*Tasks and exercises*
A - In the OpenMP notes, write out everything from "This is a True" down to "must be preserved." again, changing "subsequently" to "then".
B - Pick up the notes on OpenMP data dependencies right after their last line and keep writing.

*Reading text*
Content starts

10 - OpenMP, Data Dependencies

OpenMP compilers don’t check for dependencies among iterations in a loop that is being parallelized with a parallel for.

When we have a for loop of this form:

for (i = 1 to N) 
{ 
	// S1: writes/reads on location x 
	...
	// S2: writes/reads on location x
}

we have to be careful when parallelising a loop - since both instructions operate on the same memory location, there is a chance that running the loop in parallel might have unwanted effects.

loop-carried dependence

When results of 1+ iterations of a loop depend on each other, we say that we have a loop-carried dependence - these cases cannot in general be correctly parallelized by OpenMP.

Dependence types

Flow dependence: `RAW` (Read After Write)

This is a True Dependency. It occurs when S1 writes a value to memory location $x$ , and S2 subsequently reads that value. The execution order S1 , S2 must be preserved.

Rule

The read operation (S2) must wait for the write operation (S1) to complete.

S1: Write $x ⟶$ S2: Read $x$

RAW Example

x = 10;          // S1: Write to x
y = 2 * x + 5;   // S2: Read from x (needs the new value 10)

Content ends

*Records shown*

Content starts

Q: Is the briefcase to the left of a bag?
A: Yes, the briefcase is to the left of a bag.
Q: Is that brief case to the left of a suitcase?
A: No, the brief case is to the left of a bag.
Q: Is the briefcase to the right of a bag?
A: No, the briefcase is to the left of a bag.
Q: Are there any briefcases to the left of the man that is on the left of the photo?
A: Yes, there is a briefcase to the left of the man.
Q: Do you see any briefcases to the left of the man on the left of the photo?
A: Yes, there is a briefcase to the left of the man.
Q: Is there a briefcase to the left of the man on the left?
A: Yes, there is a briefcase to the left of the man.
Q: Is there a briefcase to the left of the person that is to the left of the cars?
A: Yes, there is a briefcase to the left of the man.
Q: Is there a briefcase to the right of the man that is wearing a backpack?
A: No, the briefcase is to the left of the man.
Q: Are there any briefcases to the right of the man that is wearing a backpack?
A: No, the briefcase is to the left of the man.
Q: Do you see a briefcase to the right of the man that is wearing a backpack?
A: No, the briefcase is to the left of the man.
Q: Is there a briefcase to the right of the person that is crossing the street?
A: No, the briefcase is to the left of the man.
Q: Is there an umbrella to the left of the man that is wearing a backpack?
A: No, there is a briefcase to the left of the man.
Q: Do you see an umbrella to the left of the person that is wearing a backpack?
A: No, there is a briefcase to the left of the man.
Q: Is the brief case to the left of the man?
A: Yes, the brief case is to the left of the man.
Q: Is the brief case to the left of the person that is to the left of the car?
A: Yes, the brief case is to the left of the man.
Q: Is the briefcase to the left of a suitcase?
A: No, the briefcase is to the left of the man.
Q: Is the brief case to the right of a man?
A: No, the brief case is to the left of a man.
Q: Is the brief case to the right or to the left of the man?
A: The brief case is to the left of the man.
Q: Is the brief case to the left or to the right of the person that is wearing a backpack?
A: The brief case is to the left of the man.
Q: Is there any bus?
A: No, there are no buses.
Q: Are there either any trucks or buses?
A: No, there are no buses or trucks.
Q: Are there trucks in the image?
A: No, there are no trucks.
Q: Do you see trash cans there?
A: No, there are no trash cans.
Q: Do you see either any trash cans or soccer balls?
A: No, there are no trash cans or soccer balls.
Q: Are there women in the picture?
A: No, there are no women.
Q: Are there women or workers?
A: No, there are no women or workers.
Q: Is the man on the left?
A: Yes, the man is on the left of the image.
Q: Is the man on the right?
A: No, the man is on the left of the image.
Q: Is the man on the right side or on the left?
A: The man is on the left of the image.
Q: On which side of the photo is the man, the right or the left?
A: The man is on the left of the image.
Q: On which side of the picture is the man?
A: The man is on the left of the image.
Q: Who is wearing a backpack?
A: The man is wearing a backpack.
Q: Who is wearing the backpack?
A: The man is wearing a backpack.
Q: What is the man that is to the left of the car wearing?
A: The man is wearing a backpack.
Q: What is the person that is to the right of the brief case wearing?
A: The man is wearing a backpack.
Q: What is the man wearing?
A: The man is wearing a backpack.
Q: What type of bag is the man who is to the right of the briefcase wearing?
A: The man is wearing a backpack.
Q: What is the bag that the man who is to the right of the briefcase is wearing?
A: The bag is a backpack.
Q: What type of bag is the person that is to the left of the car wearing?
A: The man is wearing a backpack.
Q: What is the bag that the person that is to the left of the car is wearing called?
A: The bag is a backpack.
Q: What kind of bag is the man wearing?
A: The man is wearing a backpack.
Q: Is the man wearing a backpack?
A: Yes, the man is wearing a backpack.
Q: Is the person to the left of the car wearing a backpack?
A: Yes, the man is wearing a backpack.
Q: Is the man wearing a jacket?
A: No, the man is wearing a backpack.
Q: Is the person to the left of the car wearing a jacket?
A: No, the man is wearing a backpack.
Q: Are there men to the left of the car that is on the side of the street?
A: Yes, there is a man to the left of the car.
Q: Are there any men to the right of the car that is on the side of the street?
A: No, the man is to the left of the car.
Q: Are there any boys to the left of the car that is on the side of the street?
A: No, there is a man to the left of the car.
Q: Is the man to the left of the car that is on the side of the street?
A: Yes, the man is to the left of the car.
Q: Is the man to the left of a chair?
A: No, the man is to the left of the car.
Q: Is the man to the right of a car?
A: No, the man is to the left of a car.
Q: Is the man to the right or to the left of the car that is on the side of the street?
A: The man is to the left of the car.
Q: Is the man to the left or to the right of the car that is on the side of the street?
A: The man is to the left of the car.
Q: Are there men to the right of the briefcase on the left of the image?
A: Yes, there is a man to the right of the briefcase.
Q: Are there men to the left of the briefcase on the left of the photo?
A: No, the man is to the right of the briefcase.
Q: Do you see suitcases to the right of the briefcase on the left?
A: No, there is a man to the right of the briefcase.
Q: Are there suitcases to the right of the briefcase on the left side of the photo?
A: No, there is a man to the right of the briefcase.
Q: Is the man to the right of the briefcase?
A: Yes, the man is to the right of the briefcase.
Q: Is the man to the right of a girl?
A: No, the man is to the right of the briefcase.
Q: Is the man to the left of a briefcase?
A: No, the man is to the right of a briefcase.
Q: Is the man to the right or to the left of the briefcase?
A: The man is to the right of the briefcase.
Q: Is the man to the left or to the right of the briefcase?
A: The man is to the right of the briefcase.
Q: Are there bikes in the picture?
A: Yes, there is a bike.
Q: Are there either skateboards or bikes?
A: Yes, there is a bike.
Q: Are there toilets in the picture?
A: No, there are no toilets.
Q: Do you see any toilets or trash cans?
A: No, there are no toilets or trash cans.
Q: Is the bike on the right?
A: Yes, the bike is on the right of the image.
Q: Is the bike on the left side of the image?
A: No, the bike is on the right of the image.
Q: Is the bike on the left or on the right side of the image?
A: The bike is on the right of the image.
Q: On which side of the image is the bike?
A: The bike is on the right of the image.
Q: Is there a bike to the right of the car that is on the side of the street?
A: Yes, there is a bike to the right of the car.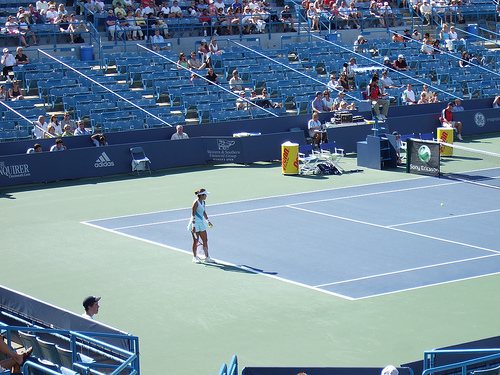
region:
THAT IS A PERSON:
[190, 188, 213, 248]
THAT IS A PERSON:
[81, 293, 102, 323]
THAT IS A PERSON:
[54, 135, 69, 160]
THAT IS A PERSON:
[23, 140, 44, 159]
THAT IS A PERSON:
[160, 126, 200, 151]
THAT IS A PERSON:
[295, 107, 342, 152]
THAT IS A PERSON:
[439, 101, 456, 131]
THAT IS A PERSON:
[226, 60, 243, 95]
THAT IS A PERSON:
[187, 37, 196, 85]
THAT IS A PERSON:
[186, 39, 206, 73]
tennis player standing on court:
[186, 187, 217, 269]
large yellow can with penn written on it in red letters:
[278, 140, 300, 175]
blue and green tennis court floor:
[5, 135, 499, 372]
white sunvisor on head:
[194, 186, 211, 200]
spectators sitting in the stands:
[3, 43, 108, 159]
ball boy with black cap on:
[78, 292, 103, 317]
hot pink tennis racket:
[188, 226, 210, 265]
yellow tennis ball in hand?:
[205, 220, 212, 228]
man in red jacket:
[435, 100, 465, 142]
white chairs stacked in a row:
[295, 143, 347, 179]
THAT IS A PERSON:
[187, 173, 211, 275]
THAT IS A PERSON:
[305, 114, 328, 139]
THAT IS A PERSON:
[162, 124, 202, 139]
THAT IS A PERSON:
[91, 124, 115, 135]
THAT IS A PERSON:
[83, 118, 123, 155]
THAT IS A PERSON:
[44, 133, 64, 158]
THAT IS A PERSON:
[48, 124, 57, 137]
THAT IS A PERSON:
[31, 118, 46, 128]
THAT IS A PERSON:
[172, 43, 187, 73]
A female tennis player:
[180, 181, 221, 271]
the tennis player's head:
[192, 187, 210, 202]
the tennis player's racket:
[190, 230, 209, 262]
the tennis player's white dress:
[187, 198, 209, 233]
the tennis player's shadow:
[199, 249, 280, 283]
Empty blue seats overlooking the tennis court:
[23, 34, 263, 133]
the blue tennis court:
[70, 164, 497, 302]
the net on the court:
[403, 131, 498, 184]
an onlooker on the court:
[79, 291, 104, 317]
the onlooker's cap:
[81, 291, 101, 311]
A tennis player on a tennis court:
[184, 183, 219, 267]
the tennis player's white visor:
[195, 190, 210, 199]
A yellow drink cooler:
[278, 139, 301, 177]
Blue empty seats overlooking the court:
[25, 50, 255, 131]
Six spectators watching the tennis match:
[29, 111, 97, 138]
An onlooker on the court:
[77, 291, 107, 319]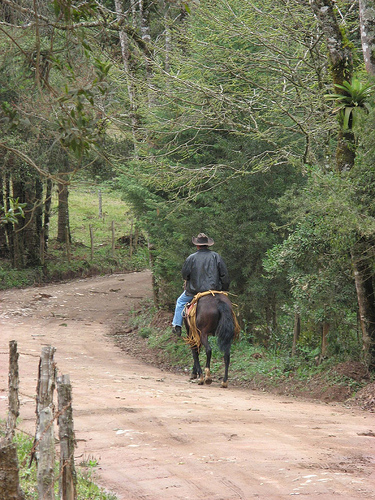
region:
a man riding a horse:
[170, 229, 243, 387]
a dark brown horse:
[181, 285, 237, 386]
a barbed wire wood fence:
[0, 337, 83, 493]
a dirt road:
[1, 252, 371, 495]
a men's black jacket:
[181, 246, 226, 292]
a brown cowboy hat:
[189, 232, 213, 246]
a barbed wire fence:
[10, 219, 147, 259]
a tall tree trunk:
[316, 3, 372, 365]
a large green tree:
[114, 25, 313, 329]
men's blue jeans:
[170, 287, 193, 327]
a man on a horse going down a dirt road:
[165, 232, 235, 386]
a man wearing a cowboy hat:
[192, 230, 218, 254]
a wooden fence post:
[56, 375, 71, 499]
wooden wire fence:
[0, 345, 88, 497]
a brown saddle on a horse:
[183, 284, 243, 341]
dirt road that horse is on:
[1, 275, 273, 490]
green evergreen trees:
[296, 135, 374, 361]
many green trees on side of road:
[0, 1, 374, 404]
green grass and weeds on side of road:
[136, 300, 341, 394]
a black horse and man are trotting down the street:
[167, 226, 248, 385]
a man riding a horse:
[159, 227, 256, 408]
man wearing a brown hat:
[172, 221, 234, 277]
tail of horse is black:
[207, 295, 243, 355]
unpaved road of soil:
[2, 258, 366, 494]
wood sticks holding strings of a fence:
[1, 333, 85, 498]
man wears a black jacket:
[166, 227, 238, 303]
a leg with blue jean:
[165, 285, 192, 345]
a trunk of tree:
[312, 10, 373, 388]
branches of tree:
[110, 19, 339, 180]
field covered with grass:
[65, 192, 136, 263]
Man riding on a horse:
[153, 214, 251, 391]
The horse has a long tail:
[214, 302, 242, 354]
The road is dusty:
[90, 360, 226, 486]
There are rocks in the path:
[20, 277, 107, 319]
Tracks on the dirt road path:
[113, 395, 221, 495]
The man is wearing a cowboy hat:
[181, 232, 237, 295]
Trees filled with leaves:
[171, 79, 338, 227]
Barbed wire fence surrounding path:
[11, 344, 114, 498]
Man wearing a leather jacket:
[172, 249, 232, 289]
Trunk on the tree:
[339, 245, 374, 369]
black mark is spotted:
[161, 483, 175, 491]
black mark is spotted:
[166, 482, 183, 488]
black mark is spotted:
[166, 475, 183, 494]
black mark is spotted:
[159, 484, 176, 496]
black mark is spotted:
[168, 482, 174, 494]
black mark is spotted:
[162, 481, 180, 498]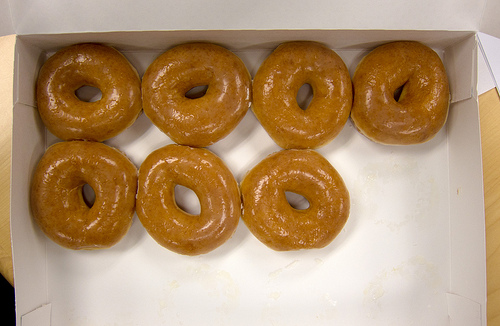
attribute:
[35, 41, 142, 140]
doughnut — glazed, round, brown, shiny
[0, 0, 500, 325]
box — white, square, open, clean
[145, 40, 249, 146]
doughnut — glazed, round, brown, shiny, oily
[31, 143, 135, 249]
doughnut — glazed, round, brown, shiny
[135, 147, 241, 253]
doughnut — glazed, round, brown, shiny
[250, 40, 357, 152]
doughnut — glazed, round, brown, shiny, grouped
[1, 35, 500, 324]
table — light colored, brown, wooden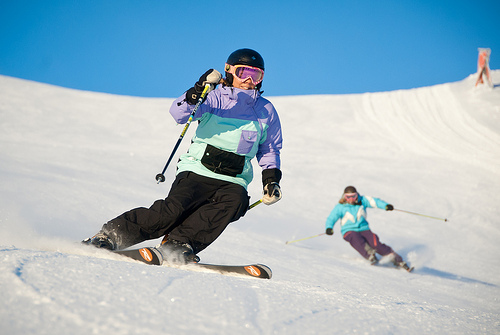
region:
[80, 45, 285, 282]
female in ski suit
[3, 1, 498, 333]
snowy landscape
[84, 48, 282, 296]
female skiing in the snow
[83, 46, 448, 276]
two people skiing in snow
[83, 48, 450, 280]
two people wearing ski suits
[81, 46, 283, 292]
female in pink ski goggles wearing black gloves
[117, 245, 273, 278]
black, white and orange skis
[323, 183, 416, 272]
man in blue and white ski jacket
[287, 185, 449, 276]
skier holding two ski poles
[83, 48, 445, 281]
two people skiing downhill in snow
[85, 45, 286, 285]
a person is skiing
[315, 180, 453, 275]
a person is skiing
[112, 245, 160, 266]
a black and orange ski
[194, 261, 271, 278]
a black and orange ski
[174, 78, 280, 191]
a purple and blue jacket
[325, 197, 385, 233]
a white and blue jacket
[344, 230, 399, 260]
purple and orange pants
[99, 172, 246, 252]
a pair of black ski pants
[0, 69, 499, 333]
a snow covered slop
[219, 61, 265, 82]
pink ski goggles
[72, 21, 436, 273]
two skiers coming down the mountain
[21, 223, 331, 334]
tracks in the snow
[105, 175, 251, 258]
black pants the skier is wearing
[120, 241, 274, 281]
black skies with orange and white logo on the skis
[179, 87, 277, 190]
purple, light blue, and black coat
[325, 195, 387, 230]
blue and white coat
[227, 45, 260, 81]
black helmet skier is wearing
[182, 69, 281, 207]
black and white gloves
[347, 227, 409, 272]
purple pants background skier is wearing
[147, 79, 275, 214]
black and yellow ski poles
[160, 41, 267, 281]
person skiing on ski slope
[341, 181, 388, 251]
person skiing on ski slope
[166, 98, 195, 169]
ski pole in skier's hand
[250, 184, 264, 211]
ski pole in skier's hand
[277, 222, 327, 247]
ski pole in skier's hand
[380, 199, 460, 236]
ski pole in skier's hand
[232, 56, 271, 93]
purple goggles on skier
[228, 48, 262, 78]
black helmet on skier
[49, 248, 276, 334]
thick snow on ski slope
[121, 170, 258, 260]
black pants in skier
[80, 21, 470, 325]
two people are skiing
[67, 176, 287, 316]
the woman is wearing black snow pants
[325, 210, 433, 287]
the girl is wearing purple snow pants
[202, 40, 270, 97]
the woman is wearing a helmet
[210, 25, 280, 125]
the woman has glasses on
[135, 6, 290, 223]
the woman is holding a ski stick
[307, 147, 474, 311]
the girl is having fun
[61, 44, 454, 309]
they are skiing in snow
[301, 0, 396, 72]
the sky is clear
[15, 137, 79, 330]
the snow is white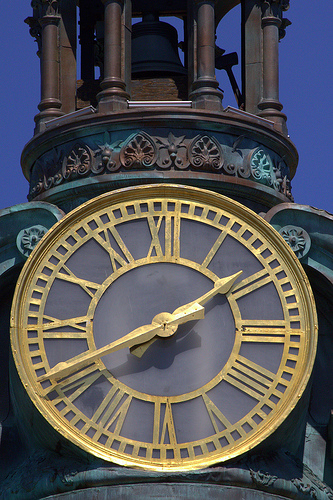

Content ends

*Answers for the tasks*
A -
This is a True Dependency. It occurs when S1 writes a value to memory location $x$ , and S2 then reads that value. The execution order S1 , S2 must be preserved.

B -
loop-carried RAW example
double v = start;
double sum = 0;
for(i = 0; i < N; i++){
  A[i] = B[i] + 1;
  B[i+1] = A[i];
}
the write is in iteration $i$ , and the read is in iteration $i + 1$

Anti-flow dependence: `WAR` (Write After Read)

Occurs when S1 reads a value from $x$ , and S2 subsequently writes a new value to the same location $x$ . If the order were to be reversed, S1 would read the wrong (new) value.

Rule

The read operation (S1) must complete before the write operation (S2) begins, to ensure S1 reads the old value.

S1: Read $x ⟶$ S2: Write $x$

WAR Example

y = x + 3;       // S1: Read from x (needs the old value)
x ++;            // S2: Write to x (overwrites the old value)

Output dependence: `WAW` (Write After Write)

Occurs when both S1 and S2 write to the same memory location $x$ . The execution order S1 then S2 must be preserved to ensure the final value of $x$ is the one written by S2.

Rule

The final value of $x$ must be the one produced by the last write (S2).

S1: Write $x ⟶$ S2: Write $x$

WAW Example

x = 10;          // S1: Write to x (sets it to 10)
x = x + c;       // S2: Write to x (this new value must persist)

Input dependence: `RAR` (Read After Read)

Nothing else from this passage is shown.